> _SELECTED TEXT_:
-*-
Data Governance + Lineage (Year 3 Capstone)

Final phase of Year 3. Add governance (who can access what, with what audit trail) + lineage (where did this data come from?). Synthesize Y3 into a coherent data platform. basecamp goes public this phase. ~8 weeks, ~100 hrs.

Prerequisites

Phase 18 complete — Trino + Superset + personal-api operational

You accept: without governance, the data platform becomes a compliance nightmare. Lineage answers “where did this come from?” — the question that prevents most data-quality incidents.

Why this phase exists

Year 3’s exit ramp is Senior DevOps / Data Platform Engineer. That role owns not just the running pipelines but the discipline that prevents data incidents:

Who’s allowed to query PII? Audit log proves it.
This dashboard says X; where does X actually come from? Lineage shows it.
This model trained on data including EU users; was that allowed? Governance proves it.

This phase ships those controls. It’s also where basecamp goes public — a real OSS launch with sanitized secrets, README, blog post, and the first time strangers can clone your platform and run it themselves. That’s the moat described in the Master Plan, and Year 3 is when it becomes real.
-*-
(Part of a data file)
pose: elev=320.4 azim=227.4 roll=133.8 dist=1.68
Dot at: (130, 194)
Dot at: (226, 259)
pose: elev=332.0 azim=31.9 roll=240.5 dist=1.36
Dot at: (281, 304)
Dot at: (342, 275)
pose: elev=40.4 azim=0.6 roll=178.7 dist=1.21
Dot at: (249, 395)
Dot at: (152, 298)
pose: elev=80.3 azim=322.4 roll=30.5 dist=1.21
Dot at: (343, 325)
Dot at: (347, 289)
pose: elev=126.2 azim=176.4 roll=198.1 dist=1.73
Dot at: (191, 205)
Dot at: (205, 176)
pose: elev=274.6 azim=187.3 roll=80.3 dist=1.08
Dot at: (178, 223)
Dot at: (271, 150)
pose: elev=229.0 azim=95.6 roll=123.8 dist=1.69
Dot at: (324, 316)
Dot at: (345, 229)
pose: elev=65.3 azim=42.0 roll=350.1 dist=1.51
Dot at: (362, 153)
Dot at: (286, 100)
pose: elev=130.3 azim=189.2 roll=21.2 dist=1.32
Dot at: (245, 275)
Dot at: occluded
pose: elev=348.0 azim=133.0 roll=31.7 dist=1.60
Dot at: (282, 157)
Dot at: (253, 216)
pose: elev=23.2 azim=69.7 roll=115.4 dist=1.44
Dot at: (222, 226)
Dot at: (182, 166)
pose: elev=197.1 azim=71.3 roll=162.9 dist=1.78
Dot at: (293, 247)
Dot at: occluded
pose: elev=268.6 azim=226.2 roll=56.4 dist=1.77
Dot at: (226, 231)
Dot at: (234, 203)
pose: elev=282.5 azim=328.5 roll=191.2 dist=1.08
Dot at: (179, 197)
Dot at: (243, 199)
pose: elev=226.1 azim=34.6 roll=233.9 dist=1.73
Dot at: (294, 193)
-*-
> _EXERCISE DIRECTIONS_:
Retype the data governance and lineage text from "Why this phase" up to and including "Lineage shows it.".

> _THE SOLUTION_:
Why this phase exists

Year 3’s exit ramp is Senior DevOps / Data Platform Engineer. That role owns not just the running pipelines but the discipline that prevents data incidents:

Who’s allowed to query PII? Audit log proves it.
This dashboard says X; where does X actually come from? Lineage shows it.